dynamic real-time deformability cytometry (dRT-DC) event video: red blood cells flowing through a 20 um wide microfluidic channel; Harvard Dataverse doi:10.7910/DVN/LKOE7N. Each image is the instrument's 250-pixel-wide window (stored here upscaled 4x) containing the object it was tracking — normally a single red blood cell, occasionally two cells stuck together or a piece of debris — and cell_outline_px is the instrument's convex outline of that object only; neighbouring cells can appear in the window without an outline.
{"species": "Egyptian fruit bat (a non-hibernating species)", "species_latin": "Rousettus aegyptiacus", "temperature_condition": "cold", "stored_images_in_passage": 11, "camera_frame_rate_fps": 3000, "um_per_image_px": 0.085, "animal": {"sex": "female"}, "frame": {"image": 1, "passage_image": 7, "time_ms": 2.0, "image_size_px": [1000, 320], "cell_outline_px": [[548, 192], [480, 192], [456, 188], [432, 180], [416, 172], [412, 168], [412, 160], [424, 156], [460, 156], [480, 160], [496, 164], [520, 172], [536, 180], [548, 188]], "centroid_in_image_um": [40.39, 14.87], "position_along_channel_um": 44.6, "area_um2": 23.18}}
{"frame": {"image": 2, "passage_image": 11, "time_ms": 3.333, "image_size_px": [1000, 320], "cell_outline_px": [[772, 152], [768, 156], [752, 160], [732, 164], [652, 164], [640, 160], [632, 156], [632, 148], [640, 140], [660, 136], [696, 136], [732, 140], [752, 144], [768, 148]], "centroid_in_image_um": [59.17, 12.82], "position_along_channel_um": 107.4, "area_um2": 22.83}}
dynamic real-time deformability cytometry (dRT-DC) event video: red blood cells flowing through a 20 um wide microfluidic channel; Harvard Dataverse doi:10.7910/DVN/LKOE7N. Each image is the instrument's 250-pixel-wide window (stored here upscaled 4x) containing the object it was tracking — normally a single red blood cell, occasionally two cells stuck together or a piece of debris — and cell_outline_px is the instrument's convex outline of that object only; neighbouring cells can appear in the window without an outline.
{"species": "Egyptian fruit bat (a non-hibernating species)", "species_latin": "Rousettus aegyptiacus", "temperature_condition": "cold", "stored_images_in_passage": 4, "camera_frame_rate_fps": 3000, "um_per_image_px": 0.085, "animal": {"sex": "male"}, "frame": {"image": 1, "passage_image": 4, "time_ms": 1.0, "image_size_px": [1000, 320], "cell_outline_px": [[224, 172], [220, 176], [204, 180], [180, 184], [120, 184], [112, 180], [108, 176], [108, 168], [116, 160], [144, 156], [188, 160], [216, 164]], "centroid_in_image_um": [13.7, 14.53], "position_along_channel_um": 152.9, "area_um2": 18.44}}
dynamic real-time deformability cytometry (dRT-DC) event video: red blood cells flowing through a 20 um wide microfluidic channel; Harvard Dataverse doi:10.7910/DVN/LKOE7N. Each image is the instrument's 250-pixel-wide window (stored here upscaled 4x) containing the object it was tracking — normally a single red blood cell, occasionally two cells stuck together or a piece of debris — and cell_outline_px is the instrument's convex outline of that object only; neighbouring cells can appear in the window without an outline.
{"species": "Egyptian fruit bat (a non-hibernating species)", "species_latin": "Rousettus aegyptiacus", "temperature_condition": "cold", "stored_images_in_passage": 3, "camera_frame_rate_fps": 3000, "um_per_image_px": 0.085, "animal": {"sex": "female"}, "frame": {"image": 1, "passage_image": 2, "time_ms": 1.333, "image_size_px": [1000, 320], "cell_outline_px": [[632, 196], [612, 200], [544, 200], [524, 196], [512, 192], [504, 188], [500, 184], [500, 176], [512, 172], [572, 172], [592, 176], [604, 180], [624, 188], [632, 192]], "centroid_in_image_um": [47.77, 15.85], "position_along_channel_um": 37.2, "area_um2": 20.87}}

Written instruction: Every entry should be output exactly as written, please.

Correct answer:
dynamic real-time deformability cytometry (dRT-DC) event video: red blood cells flowing through a 20 um wide microfluidic channel; Harvard Dataverse doi:10.7910/DVN/LKOE7N. Each image is the instrument's 250-pixel-wide window (stored here upscaled 4x) containing the object it was tracking — normally a single red blood cell, occasionally two cells stuck together or a piece of debris — and cell_outline_px is the instrument's convex outline of that object only; neighbouring cells can appear in the window without an outline.
{"species": "Egyptian fruit bat (a non-hibernating species)", "species_latin": "Rousettus aegyptiacus", "temperature_condition": "cold", "stored_images_in_passage": 11, "camera_frame_rate_fps": 3000, "um_per_image_px": 0.085, "animal": {"sex": "female"}, "frame": {"image": 1, "passage_image": 7, "time_ms": 2.0, "image_size_px": [1000, 320], "cell_outline_px": [[548, 192], [480, 192], [456, 188], [432, 180], [416, 172], [412, 168], [412, 160], [424, 156], [460, 156], [480, 160], [496, 164], [520, 172], [536, 180], [548, 188]], "centroid_in_image_um": [40.39, 14.87], "position_along_channel_um": 44.6, "area_um2": 23.18}}
{"frame": {"image": 2, "passage_image": 11, "time_ms": 3.333, "image_size_px": [1000, 320], "cell_outline_px": [[772, 152], [768, 156], [752, 160], [732, 164], [652, 164], [640, 160], [632, 156], [632, 148], [640, 140], [660, 136], [696, 136], [732, 140], [752, 144], [768, 148]], "centroid_in_image_um": [59.17, 12.82], "position_along_channel_um": 107.4, "area_um2": 22.83}}
dynamic real-time deformability cytometry (dRT-DC) event video: red blood cells flowing through a 20 um wide microfluidic channel; Harvard Dataverse doi:10.7910/DVN/LKOE7N. Each image is the instrument's 250-pixel-wide window (stored here upscaled 4x) containing the object it was tracking — normally a single red blood cell, occasionally two cells stuck together or a piece of debris — and cell_outline_px is the instrument's convex outline of that object only; neighbouring cells can appear in the window without an outline.
{"species": "Egyptian fruit bat (a non-hibernating species)", "species_latin": "Rousettus aegyptiacus", "temperature_condition": "cold", "stored_images_in_passage": 4, "camera_frame_rate_fps": 3000, "um_per_image_px": 0.085, "animal": {"sex": "male"}, "frame": {"image": 1, "passage_image": 4, "time_ms": 1.0, "image_size_px": [1000, 320], "cell_outline_px": [[224, 172], [220, 176], [204, 180], [180, 184], [120, 184], [112, 180], [108, 176], [108, 168], [116, 160], [144, 156], [188, 160], [216, 164]], "centroid_in_image_um": [13.7, 14.53], "position_along_channel_um": 152.9, "area_um2": 18.44}}
dynamic real-time deformability cytometry (dRT-DC) event video: red blood cells flowing through a 20 um wide microfluidic channel; Harvard Dataverse doi:10.7910/DVN/LKOE7N. Each image is the instrument's 250-pixel-wide window (stored here upscaled 4x) containing the object it was tracking — normally a single red blood cell, occasionally two cells stuck together or a piece of debris — and cell_outline_px is the instrument's convex outline of that object only; neighbouring cells can appear in the window without an outline.
{"species": "Egyptian fruit bat (a non-hibernating species)", "species_latin": "Rousettus aegyptiacus", "temperature_condition": "cold", "stored_images_in_passage": 3, "camera_frame_rate_fps": 3000, "um_per_image_px": 0.085, "animal": {"sex": "female"}, "frame": {"image": 1, "passage_image": 2, "time_ms": 1.333, "image_size_px": [1000, 320], "cell_outline_px": [[632, 196], [612, 200], [544, 200], [524, 196], [512, 192], [504, 188], [500, 184], [500, 176], [512, 172], [572, 172], [592, 176], [604, 180], [624, 188], [632, 192]], "centroid_in_image_um": [47.77, 15.85], "position_along_channel_um": 37.2, "area_um2": 20.87}}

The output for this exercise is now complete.